_Exercise tasks_
1. In the regulation on early retirement for hard and injurious jobs, which article of the Social Security Act mentions the medical committees?
2. Continue the regulation on early retirement for hard and injurious jobs from the end of its last clause.

_Text for analysis_
2. If the medical committees mentioned in Article 91 of the Social Security Act shall diagnose and confirm the physical and mental deterioration of the insured worker resulting from engagement in hard and injurious jobs, before such workers shall meet service record requirements prescribed in Clause (1) above.


3. However, such workers shall not be authorized to leave or desert their positions. They shall be required to continue with the discharge of their duties until such time when the Social Security Organization shall notify their entitlement to early retirement, due to their hard and injurious jobs records.


4. Notwithstanding the above, if an insured worker shall meet the requirements for early retirement in hard and injurious works, in conformity with the provisions of this Regulation, the SSO shall be bound to pay pension to such worker as of the date the worker leaves and deserts his job and position.


5. The insured workers who are presently employed and who already have a minimum of 20 recurrent or 25 successive years of insurance premium payment record in hard and injurious jobs dating back to a period before the relevant law was approved, or those who will meet similar requirements in future, shall be authorized and entitled to submit an application for retirement to the SSO, in conformity with Clause (1) above.

_Source information_
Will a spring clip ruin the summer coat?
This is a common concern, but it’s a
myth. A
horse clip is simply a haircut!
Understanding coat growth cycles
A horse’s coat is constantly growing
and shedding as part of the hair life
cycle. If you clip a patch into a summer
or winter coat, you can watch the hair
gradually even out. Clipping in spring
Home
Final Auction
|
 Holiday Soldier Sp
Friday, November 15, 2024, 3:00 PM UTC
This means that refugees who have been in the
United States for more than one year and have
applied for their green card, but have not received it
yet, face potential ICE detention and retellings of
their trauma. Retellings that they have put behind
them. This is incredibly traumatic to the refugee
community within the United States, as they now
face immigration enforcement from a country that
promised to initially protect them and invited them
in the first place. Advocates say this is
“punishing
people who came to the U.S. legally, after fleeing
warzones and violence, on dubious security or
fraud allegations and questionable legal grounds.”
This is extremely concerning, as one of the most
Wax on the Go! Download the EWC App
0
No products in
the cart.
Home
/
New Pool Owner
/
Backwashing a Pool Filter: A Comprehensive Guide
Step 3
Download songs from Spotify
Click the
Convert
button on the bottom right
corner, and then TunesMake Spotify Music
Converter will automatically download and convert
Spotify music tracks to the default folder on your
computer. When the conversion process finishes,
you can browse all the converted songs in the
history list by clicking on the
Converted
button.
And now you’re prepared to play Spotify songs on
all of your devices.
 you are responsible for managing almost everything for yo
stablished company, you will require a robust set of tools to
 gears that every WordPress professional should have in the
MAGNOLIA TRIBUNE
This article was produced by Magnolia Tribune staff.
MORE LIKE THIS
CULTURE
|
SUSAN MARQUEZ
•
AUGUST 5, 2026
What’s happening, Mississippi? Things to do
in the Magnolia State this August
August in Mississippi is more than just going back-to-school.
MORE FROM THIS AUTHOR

_Answers for the exercise_
1. Article 91

2.
Article 14- After it shall be established that a worker in a hard and injurious job is entitled to retirement, the employer of the workshop concerned shall be bound to pay to the SSO in a lump-sum amount equal to four percent (4%) of the pension specified by the SSO for the insured worker, in proportion to the years of engagement in hard and injurious jobs in that workshop.


Article 15- The effects of restrictions and benefits stipulated in the Law with respect to the cases resulting in retirement as per the provisions made of these by-laws, shall exclusively apply to a specific job, in a specific workshop, and shall not apply and extend to similar jobs in other workshops.


Article 16- Enforcement of these by-laws in the case of workers falling under the provisions of the Social Security Act engaged in hard and injurious works and jobs by the Ministry of Defense and Logistics of the Armed Forces and the companies and organizations affiliated with the Armed Forces, on contract basis, shall be in accordance with the regulations and criteria governing the Armed Forces. Regulations shall apply in coordination with the Social Security Organization.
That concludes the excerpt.